One woman said: “If you see the way we live here you would think we are animals, not humans. Look at the way the landlord next door is living compared with our conditions. This is the kind of place to put goats or chickens, not humans.”

“I blame the Home Office. The landlords and contractors know they can get away with this because the Home Office really doesn’t care. At the end of the day the landlord gets paid and he and his family don’t have to live in these conditions.”

“My health has suffered so much here, my whole body is itchy from bedbug bites and my breathing has got worse because of all the dust. This place is like a cage. We are degraded to almost nothing but we have got no choice. We want the outside world to know what’s really happening behind closed doors.”

Both Clearsprings and Cromwood said the Home Office would respond on their behalf.

A Home Office spokesman said: “Providers are monitored extremely closely to ensure they meet required standards and the contracts include measures to ensure any issues are quickly addressed.”
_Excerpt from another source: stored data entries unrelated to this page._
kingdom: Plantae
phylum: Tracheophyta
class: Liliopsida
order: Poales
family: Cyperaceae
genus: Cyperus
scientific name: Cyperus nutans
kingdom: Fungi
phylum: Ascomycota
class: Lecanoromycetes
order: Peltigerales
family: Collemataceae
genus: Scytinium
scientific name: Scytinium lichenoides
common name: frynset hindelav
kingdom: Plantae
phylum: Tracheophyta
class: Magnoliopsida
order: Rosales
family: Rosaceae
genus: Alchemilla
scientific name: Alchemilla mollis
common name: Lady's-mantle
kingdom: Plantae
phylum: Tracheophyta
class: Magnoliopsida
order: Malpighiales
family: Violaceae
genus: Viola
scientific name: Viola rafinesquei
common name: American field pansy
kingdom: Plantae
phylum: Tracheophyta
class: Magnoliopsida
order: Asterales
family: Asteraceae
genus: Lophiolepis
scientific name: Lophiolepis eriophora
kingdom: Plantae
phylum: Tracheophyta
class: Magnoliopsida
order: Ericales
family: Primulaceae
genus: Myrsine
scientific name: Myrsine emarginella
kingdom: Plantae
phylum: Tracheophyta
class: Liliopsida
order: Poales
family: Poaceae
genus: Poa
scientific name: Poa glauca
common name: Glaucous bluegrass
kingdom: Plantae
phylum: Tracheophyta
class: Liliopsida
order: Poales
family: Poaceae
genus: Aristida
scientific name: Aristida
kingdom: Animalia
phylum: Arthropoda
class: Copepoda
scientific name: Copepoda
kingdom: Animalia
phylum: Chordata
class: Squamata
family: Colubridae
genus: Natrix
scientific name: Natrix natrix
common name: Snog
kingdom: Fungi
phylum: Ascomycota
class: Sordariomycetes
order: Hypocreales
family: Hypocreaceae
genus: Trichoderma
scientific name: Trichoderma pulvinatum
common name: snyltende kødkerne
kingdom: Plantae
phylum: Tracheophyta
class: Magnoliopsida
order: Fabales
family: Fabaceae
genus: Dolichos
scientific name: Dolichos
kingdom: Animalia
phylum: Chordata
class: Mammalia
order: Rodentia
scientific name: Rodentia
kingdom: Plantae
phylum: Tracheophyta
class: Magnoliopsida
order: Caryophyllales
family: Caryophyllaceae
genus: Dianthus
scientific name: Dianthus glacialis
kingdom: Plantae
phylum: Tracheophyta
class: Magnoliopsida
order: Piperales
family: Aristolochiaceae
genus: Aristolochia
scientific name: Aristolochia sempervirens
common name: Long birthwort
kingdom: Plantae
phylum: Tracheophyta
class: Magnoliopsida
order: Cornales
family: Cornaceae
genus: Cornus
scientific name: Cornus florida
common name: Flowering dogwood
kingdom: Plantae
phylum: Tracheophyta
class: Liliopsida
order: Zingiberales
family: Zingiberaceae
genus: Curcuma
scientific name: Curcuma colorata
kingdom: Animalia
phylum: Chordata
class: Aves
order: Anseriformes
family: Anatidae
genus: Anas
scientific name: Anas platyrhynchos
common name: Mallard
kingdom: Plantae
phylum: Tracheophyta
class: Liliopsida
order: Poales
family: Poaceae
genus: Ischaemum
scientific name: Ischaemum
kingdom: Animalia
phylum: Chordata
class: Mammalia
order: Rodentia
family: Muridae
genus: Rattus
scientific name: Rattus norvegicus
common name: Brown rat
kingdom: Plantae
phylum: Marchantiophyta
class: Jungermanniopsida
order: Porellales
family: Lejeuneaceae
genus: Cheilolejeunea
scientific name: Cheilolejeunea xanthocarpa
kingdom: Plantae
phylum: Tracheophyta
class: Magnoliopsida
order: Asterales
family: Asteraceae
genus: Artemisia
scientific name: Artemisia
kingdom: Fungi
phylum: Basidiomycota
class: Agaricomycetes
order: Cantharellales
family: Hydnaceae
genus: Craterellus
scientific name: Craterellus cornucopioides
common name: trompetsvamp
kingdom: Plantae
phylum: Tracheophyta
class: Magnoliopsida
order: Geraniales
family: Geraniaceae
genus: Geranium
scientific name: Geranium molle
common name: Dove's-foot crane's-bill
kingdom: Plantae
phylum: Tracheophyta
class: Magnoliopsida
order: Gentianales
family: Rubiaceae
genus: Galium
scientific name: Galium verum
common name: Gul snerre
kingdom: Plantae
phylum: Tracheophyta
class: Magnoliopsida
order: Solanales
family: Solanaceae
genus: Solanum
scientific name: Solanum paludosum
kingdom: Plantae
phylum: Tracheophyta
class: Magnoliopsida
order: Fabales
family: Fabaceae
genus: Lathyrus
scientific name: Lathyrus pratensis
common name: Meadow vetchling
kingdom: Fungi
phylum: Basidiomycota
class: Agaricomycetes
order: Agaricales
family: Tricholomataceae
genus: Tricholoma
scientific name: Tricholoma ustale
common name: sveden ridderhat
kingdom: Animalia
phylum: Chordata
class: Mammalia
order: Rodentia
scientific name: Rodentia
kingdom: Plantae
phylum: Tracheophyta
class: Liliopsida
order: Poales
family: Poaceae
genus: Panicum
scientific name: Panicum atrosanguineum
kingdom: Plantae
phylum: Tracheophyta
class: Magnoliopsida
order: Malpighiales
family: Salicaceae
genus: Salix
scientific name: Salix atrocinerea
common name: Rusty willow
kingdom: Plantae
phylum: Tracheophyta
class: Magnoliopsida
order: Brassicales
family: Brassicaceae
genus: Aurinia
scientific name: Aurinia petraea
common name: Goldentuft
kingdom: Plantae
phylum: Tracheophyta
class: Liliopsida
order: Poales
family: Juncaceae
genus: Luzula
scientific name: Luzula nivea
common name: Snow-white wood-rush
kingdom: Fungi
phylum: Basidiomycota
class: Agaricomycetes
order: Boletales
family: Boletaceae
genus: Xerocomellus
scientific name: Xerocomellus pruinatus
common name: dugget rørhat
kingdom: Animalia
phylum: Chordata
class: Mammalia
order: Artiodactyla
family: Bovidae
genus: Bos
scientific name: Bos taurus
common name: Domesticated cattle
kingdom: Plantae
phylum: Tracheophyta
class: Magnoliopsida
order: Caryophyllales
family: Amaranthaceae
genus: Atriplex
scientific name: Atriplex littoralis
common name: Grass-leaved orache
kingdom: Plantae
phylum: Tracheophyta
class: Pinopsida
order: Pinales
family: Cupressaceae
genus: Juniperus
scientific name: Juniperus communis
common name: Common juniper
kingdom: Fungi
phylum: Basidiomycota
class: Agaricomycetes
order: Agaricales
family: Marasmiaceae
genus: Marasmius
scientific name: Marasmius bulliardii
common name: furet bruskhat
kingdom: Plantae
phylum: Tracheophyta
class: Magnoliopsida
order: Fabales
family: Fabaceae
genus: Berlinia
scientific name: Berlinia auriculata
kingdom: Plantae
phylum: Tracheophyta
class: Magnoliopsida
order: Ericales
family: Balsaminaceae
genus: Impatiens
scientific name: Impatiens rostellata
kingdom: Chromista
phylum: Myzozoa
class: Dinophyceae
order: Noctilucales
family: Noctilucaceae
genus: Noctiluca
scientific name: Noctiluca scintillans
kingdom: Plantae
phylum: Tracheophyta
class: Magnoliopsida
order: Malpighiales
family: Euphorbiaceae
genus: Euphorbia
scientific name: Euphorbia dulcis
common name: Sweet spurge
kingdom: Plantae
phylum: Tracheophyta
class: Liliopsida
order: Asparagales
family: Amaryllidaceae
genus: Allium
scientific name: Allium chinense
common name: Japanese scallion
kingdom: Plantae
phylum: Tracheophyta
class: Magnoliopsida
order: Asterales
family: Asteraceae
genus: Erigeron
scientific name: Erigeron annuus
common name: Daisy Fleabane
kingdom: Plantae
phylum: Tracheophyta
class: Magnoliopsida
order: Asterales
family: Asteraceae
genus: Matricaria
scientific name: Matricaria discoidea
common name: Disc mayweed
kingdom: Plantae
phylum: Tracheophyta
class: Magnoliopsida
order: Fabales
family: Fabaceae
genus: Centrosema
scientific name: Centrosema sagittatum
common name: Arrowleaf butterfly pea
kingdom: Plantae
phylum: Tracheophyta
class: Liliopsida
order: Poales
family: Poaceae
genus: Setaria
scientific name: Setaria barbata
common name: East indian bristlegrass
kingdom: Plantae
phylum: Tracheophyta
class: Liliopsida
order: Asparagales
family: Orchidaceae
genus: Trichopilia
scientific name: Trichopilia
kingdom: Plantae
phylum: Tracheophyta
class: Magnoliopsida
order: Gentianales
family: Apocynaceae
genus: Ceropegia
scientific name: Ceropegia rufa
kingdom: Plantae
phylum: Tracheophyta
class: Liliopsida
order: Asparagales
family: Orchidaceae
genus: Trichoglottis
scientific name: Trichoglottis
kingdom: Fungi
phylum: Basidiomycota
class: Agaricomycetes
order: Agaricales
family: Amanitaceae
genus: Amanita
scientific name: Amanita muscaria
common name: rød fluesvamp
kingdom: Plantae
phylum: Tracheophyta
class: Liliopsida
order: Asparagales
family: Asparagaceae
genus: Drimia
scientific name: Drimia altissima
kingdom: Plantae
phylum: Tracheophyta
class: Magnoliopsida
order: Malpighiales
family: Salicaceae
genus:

“Where a contractor is found to be falling short of these standards, we work with them to ensure issues are quickly addressed and when they are not we can and do impose sanctions.”

Following concerns raised by the Guardian about the property, inspectors from Hounslow council have made two visits. A Hounslow council spokesperson said: “Council officers made an unannounced visit to the licensed HMO (house of multiple occupancy) on 28 July.”

“All communal parts of the building were inspected and some issues were noted that we will be taking up with the management as a matter of urgency.

Officers were only able to get access to some of the rooms and will return to do a full inspection.

If further issues are found we will, of course, take all appropriate action to ensure safe conditions for residents.”

The council inspectors later met with the owner and contractors who were on site and who were cooperative and had begun work on issues identified by the council officers on earlier visits. A pest company had also visited the property and found no evidence of cockroaches but did set baits which they will return to inspect.

The Hounslow council spokesperson stated: “The property is licensed to house 31 people and the number of people living there was not found to be over that. A decision will be made on whether the licence should be reviewed with conditions. There will be further visits by the council to monitor the works being carried out by the owner.”